Military Embedded Systems

New, FACE-compliant airborne autonomy system demonstrated by Navy, Lockheed Martin

News

April 07, 2014

John M. McHale III

Editorial Director

Military Embedded Systems

NATIONAL HARBOR, MD. Engineers at Lockheed Martin and the Office of Naval Research (ONR) completed a demonstration of an unmanned rotorcraft completing an autonomous approach and landing in an unprepared environment via the OPTIMUS mission system from Lockheed Martin. The system improves the aircraft's onboard intelligence enabling it to have advanced mission planning capability that can then be applied to current and future unmanned rotary wing aircraft. It does so by using an open architecture set up for Future Airborne Capability Environment (FACE) compliance.

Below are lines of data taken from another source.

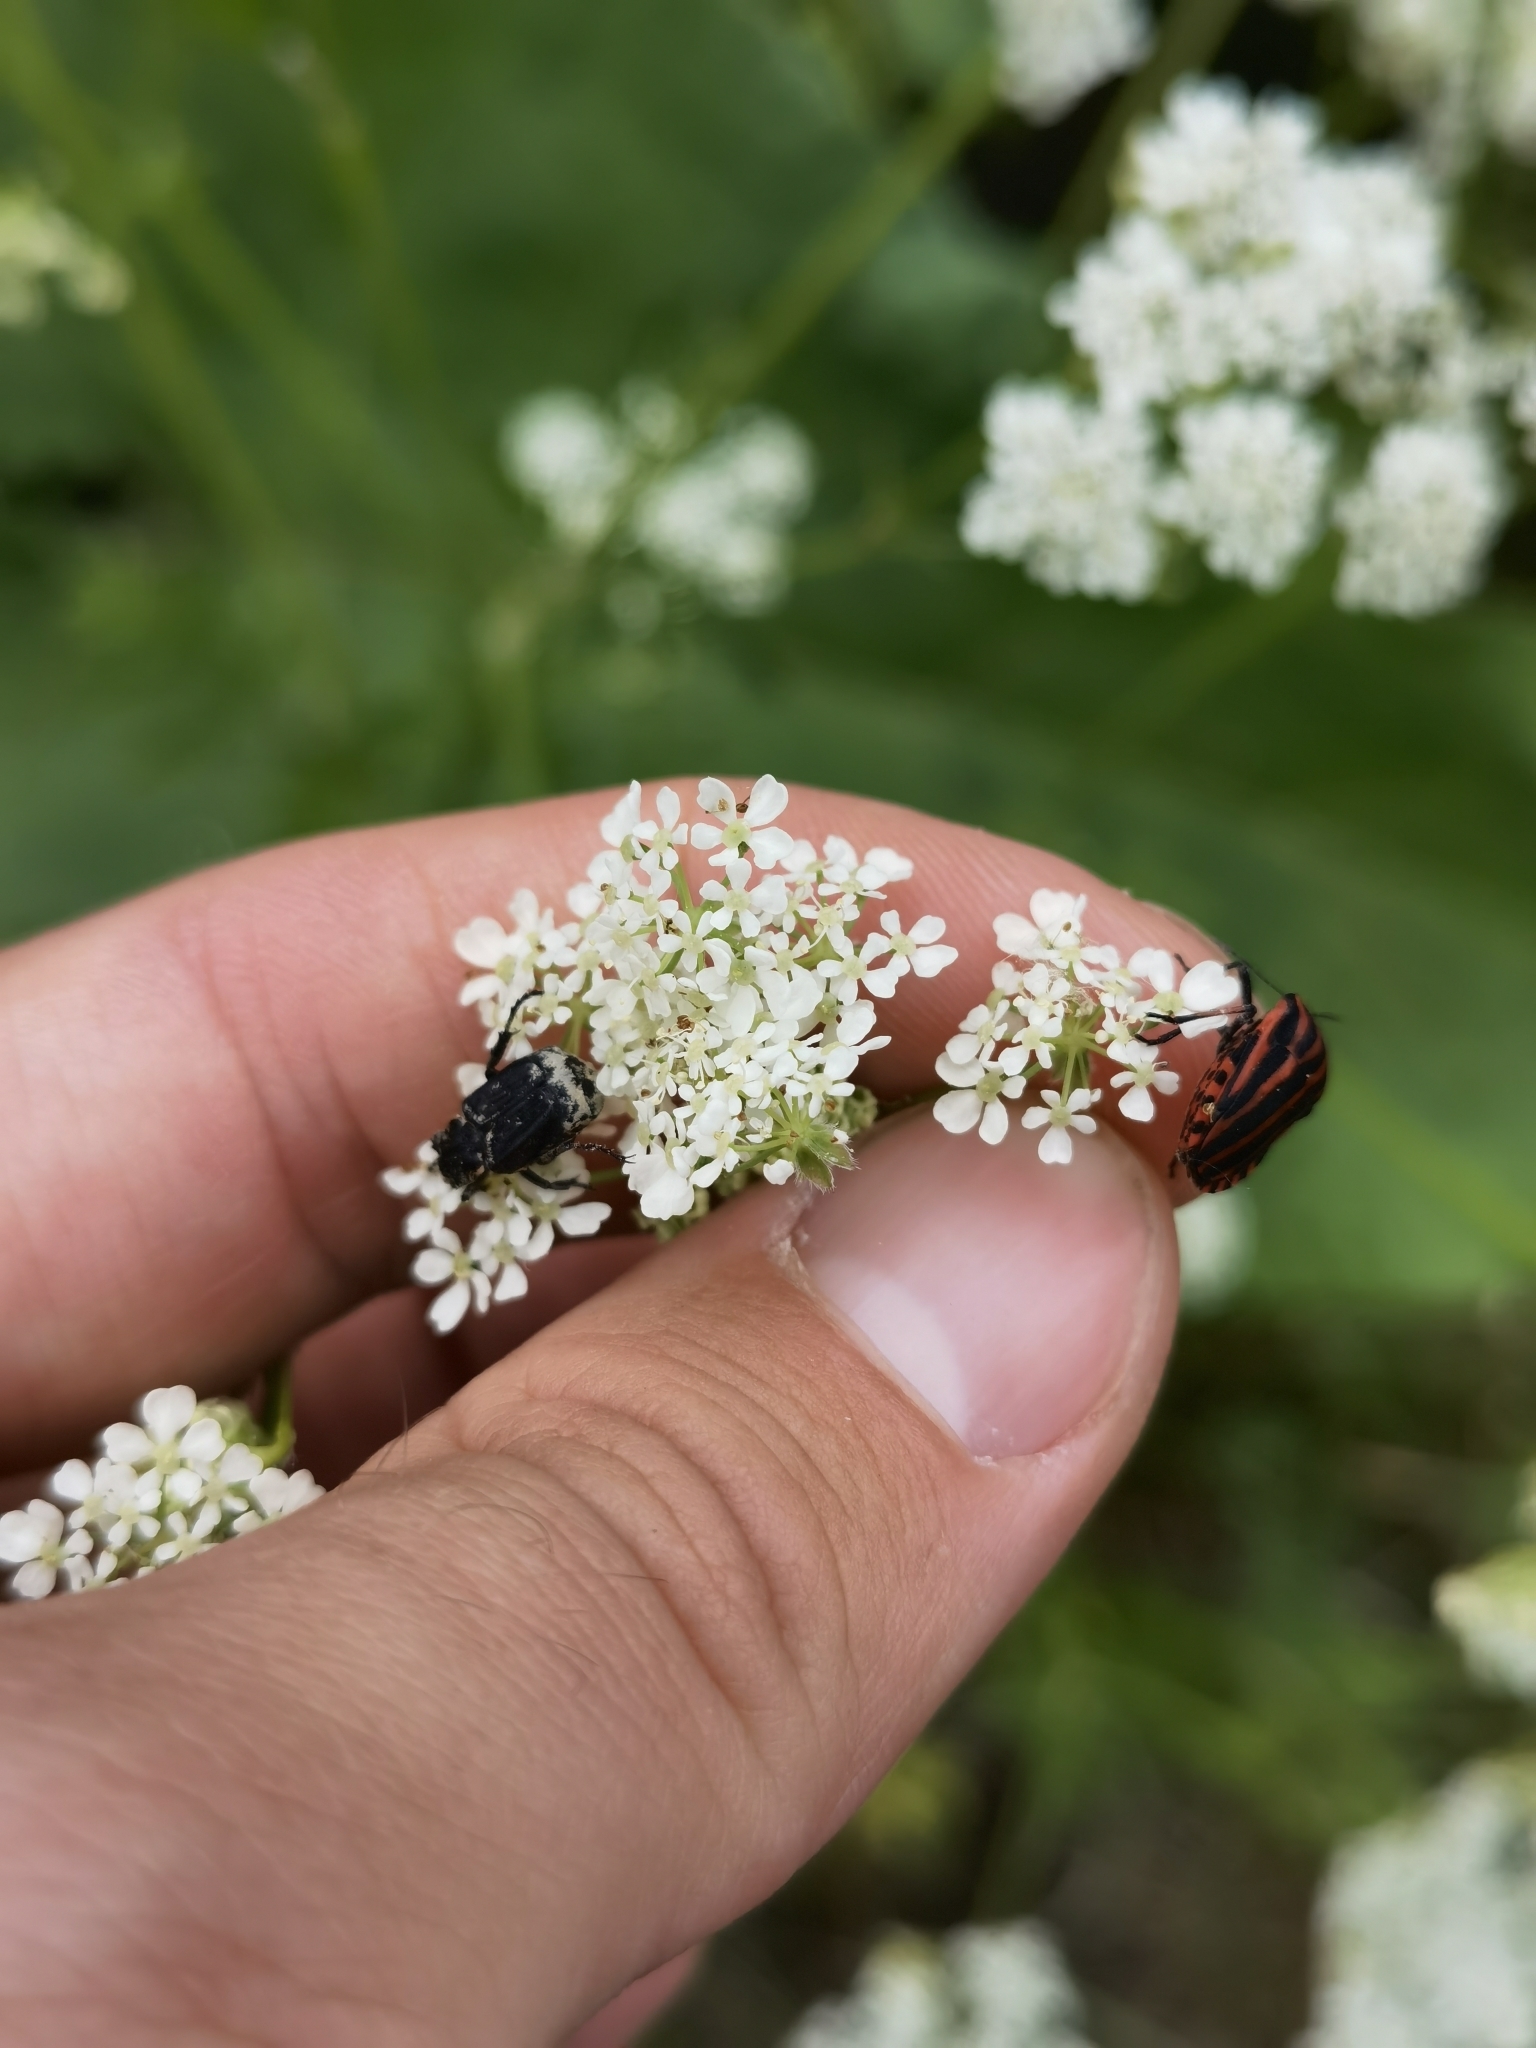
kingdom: Animalia
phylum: Arthropoda
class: Insecta
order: Coleoptera
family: Scarabaeidae
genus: Valgus
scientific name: Valgus hemipterus
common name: Bug flower chafer
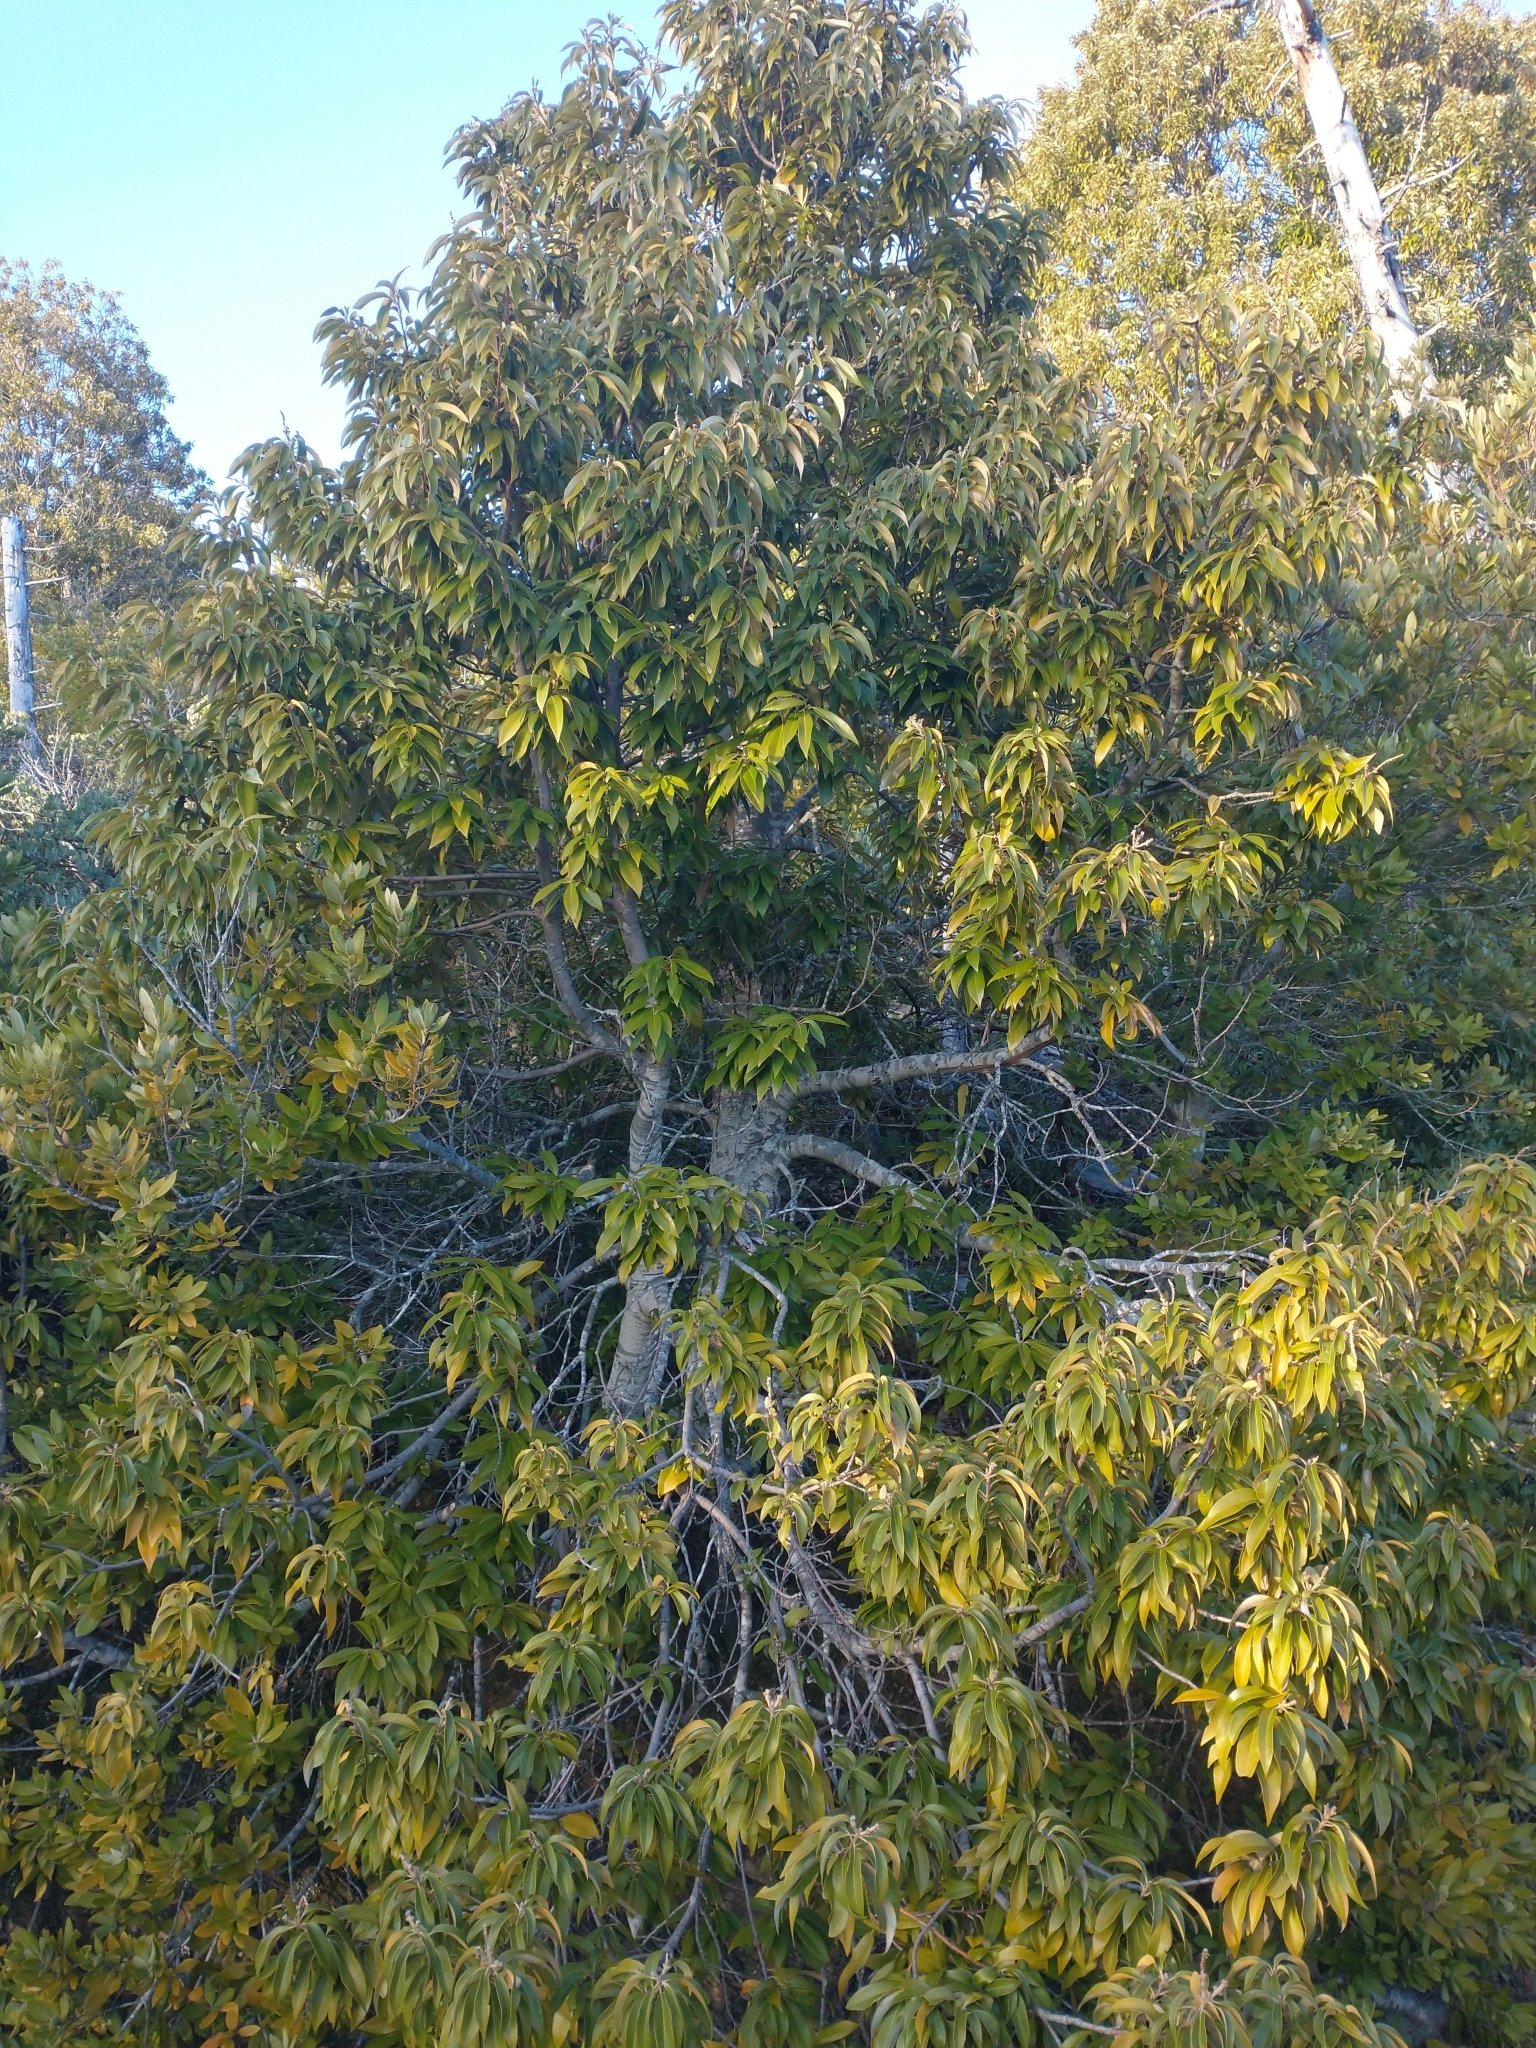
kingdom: Plantae
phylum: Tracheophyta
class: Magnoliopsida
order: Fagales
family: Fagaceae
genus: Chrysolepis
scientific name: Chrysolepis chrysophylla
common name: Giant chinquapin
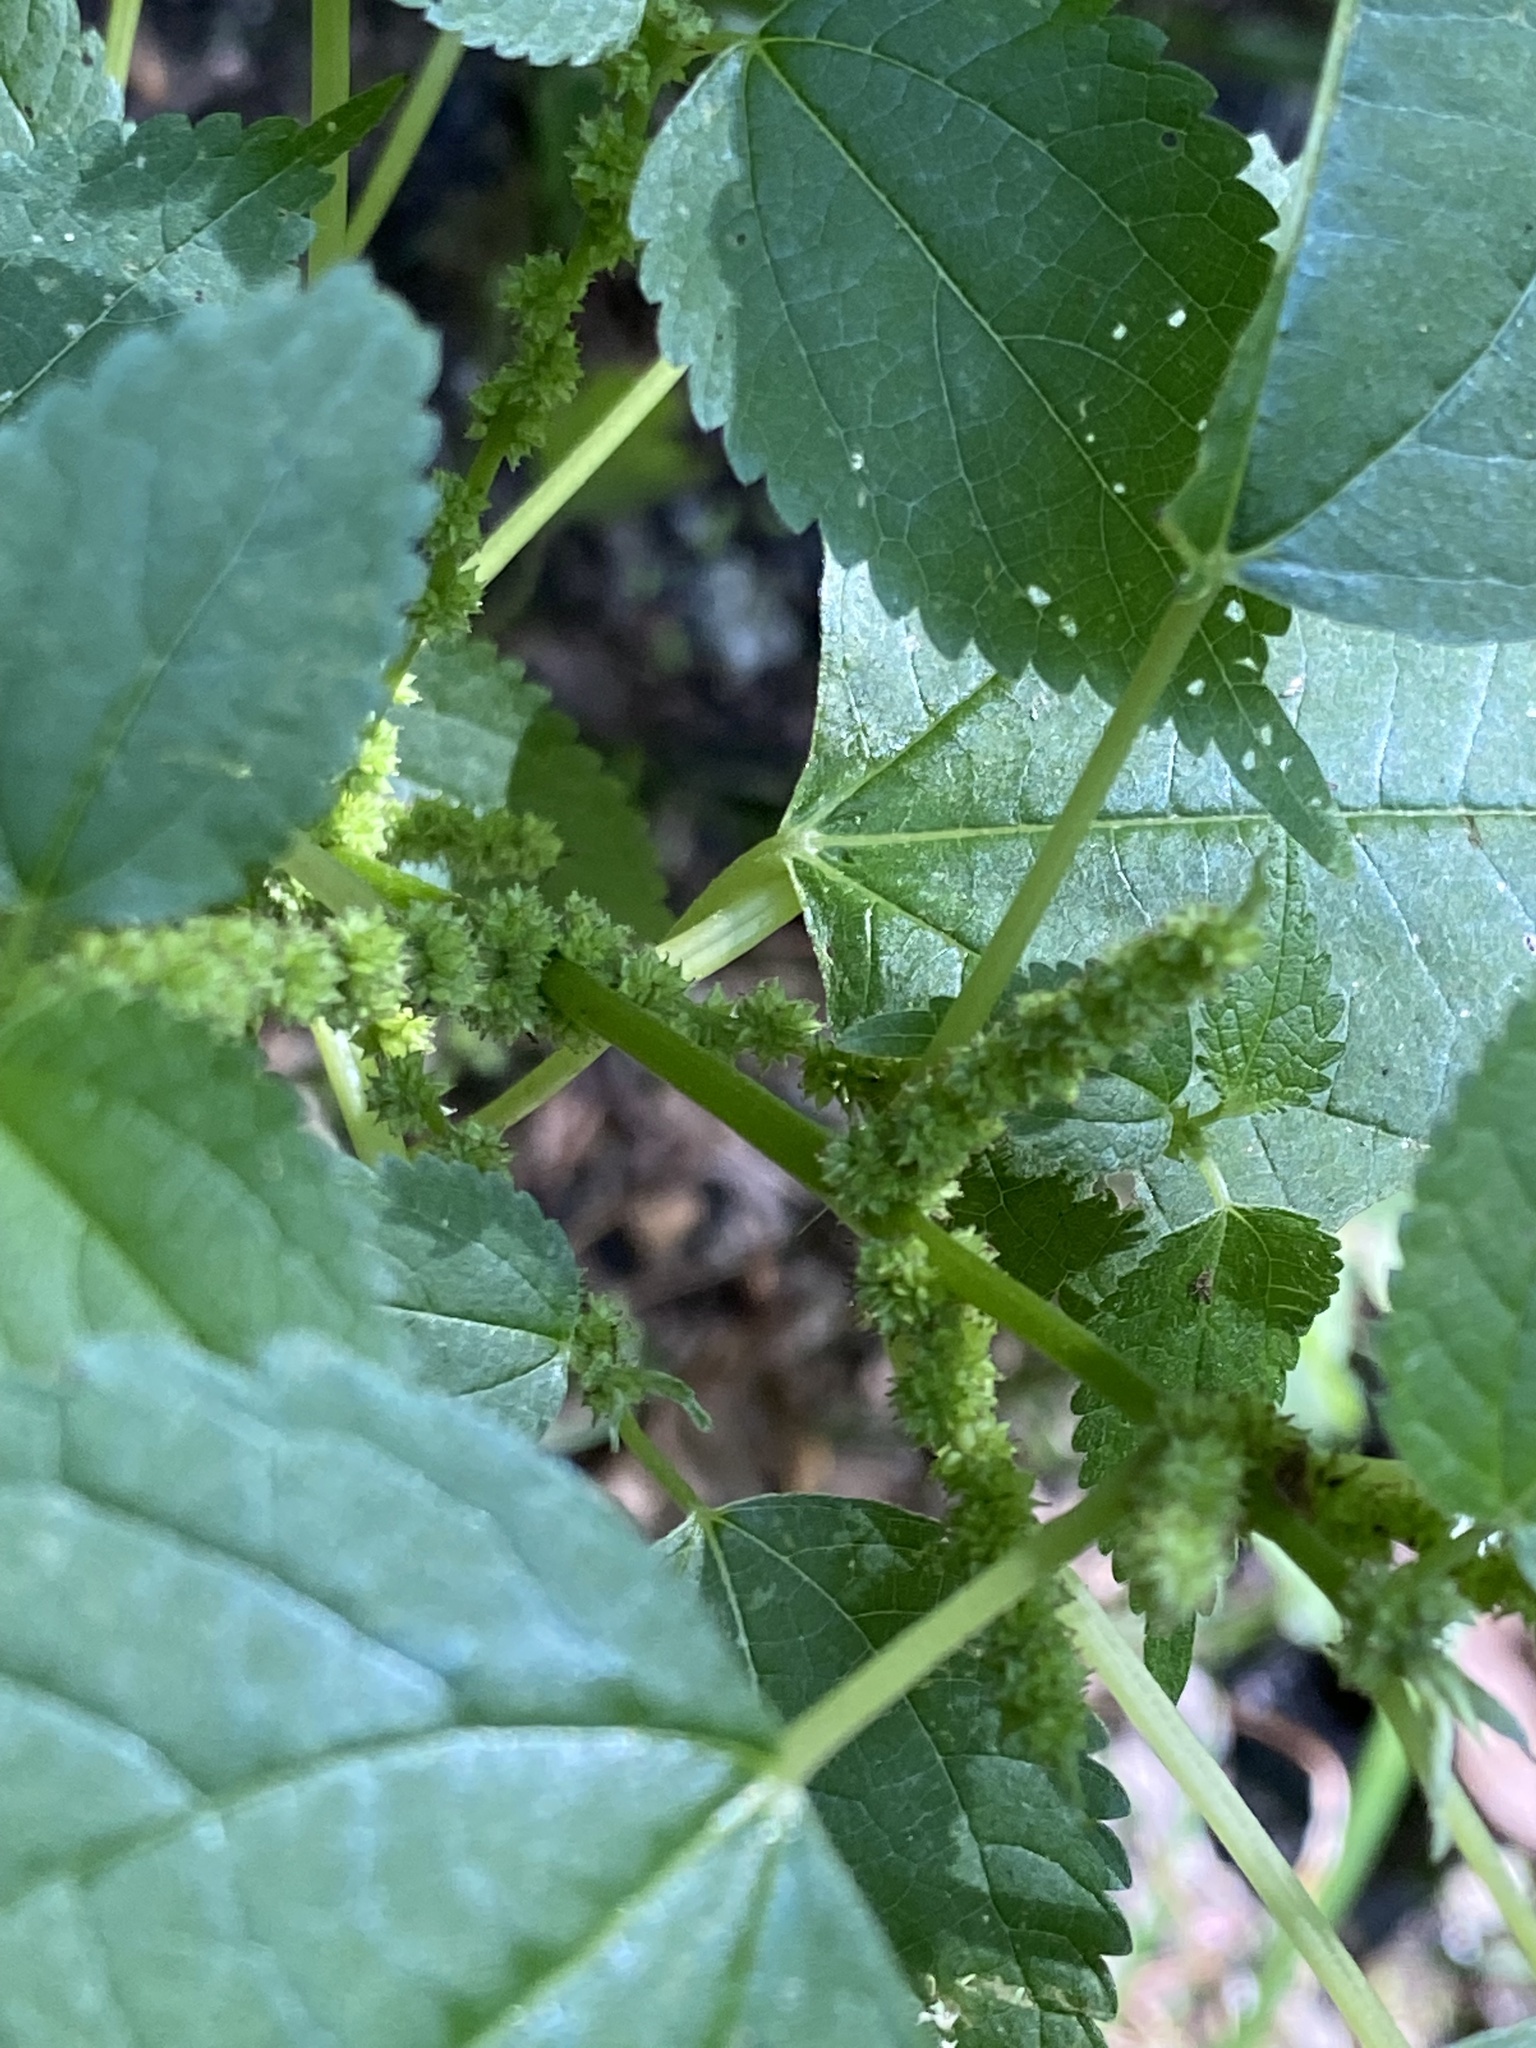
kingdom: Plantae
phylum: Tracheophyta
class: Magnoliopsida
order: Rosales
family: Urticaceae
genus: Boehmeria
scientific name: Boehmeria cylindrica
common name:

The Autonomous Aerial Cargo/Utility System (AACUS) demonstration tested the OPTIMUS ssytem aboard a K-MAX unmanned helicopter. During the demonstration, an active duty Marine interfaced with the OPTIMUS system's handheld flight control device to finish a resupply mission. The system then planned, routed and executed the specific mission without needing user input.

FACE compliance enables additional mission modules to be added or removed without expensive overhauls to the system, according to Lockheed Martin officials.

The OPTIMUS system adds a multi-layer world model and active sensor control to improve onboard perception and understanding for any missions where operators have limited or no knowledge of the target location.